An EU team proposed a system for converting vibrational energy into small-scale electrical power. The project proved the device concept, utilising cantilevered PMN-PT layers, while also developing new microtechnology processes.
Standard consumer electronics batteries suffer from several limitations, which also affect the potential of compact wireless distributed systems. A promising alternative involves drawing useable electrical energy from a device's surroundings.
The process is called power energy harvesting, which the EU-funded 'Microelectromechanical generators based on high-performance piezoelectric materials' (MICROGENS) project aimed to utilise. The plan was to use piezoelectric materials to convert unused movement energy into electricity. The proposed device was to be implemented using materials of the PMN-PT family, and would be able to utilise low-level vibrations. Thus, the team also planned to develop a suitable microtechnology process. The project ran for three years to mid-2014.
Work began with a comparison of several candidate materials, followed by study of the gold eutectic method that allows bonding between silicon and PMN-PT. Investigations ensured that process temperatures remained within the material's limits. The team also incorporated several other microtechnology processes.

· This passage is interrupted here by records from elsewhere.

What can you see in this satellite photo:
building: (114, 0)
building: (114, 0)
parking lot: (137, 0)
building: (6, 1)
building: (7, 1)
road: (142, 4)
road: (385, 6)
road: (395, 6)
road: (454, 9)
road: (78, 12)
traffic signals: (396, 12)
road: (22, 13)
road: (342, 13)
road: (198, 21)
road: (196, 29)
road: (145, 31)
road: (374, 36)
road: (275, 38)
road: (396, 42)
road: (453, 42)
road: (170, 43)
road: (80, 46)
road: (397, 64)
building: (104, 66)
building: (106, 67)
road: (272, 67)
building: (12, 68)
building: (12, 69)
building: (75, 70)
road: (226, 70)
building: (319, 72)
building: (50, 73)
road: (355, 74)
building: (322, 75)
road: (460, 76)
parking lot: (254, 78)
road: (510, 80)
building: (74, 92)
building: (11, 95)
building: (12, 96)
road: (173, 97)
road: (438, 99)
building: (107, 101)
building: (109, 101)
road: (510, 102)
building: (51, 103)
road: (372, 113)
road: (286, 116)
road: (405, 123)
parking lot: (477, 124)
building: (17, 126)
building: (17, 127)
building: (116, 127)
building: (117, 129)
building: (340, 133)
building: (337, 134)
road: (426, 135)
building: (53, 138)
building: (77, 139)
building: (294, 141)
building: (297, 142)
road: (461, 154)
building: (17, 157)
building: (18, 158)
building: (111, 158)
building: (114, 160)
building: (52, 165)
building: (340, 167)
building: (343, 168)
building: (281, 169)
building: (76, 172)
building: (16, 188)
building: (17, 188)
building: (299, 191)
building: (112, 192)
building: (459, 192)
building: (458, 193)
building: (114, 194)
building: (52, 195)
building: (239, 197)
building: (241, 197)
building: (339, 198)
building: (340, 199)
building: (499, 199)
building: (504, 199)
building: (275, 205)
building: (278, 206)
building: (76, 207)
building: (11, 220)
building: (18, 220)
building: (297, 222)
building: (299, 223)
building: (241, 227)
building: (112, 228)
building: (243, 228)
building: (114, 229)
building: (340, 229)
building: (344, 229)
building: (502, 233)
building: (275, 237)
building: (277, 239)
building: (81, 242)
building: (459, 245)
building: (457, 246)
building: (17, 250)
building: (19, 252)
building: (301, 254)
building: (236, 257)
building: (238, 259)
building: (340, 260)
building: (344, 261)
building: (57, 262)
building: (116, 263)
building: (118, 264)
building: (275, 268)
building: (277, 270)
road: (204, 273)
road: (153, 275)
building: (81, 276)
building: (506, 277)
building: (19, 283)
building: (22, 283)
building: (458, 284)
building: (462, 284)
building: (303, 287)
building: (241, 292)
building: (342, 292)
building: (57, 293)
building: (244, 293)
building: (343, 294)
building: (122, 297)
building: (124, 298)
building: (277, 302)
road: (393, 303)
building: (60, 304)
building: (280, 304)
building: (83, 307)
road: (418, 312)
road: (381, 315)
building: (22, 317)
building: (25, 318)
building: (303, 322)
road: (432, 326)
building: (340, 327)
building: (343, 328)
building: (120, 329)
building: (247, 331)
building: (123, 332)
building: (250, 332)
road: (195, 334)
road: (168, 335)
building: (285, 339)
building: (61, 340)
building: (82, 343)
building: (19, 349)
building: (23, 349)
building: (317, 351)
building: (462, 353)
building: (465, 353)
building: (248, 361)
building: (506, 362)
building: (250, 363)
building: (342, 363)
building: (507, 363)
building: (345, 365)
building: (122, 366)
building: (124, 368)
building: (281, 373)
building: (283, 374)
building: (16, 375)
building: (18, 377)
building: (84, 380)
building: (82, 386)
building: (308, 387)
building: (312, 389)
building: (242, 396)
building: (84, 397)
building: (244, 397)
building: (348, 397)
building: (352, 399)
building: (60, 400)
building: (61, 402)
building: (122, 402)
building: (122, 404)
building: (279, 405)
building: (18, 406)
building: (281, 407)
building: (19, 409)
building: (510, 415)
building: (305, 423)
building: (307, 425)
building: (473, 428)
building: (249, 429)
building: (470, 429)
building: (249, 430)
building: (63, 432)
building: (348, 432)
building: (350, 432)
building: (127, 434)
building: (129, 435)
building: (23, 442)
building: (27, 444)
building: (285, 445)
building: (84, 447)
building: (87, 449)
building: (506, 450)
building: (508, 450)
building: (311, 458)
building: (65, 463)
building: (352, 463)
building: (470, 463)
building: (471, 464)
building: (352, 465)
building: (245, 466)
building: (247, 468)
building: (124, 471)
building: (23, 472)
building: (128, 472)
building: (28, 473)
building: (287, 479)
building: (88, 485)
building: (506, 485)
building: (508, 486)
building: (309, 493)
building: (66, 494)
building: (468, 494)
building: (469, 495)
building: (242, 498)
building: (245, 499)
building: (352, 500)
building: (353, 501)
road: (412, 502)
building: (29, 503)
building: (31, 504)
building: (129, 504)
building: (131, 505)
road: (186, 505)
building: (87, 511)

The consortium designed and refined harvesting patch structures, yielding the final device of about 1.6 cm. The device consists of five PMN-PT cantilevers, identical in size but having different masses, which harvest vibrational energy over a wide range of frequencies. Tests showed a power improvement 2.5 times that of conventional PZT materials, proving the device's suitability for milliwatt power applications.
Project work also yielded four journal papers, two invited lectures and one patent application.
The MICROGENS project resulted in new microtechnology development techniques, and successful confirmation of the potential of PMN-PT for use in power energy harvesting. Such devices offer numerous additional applications.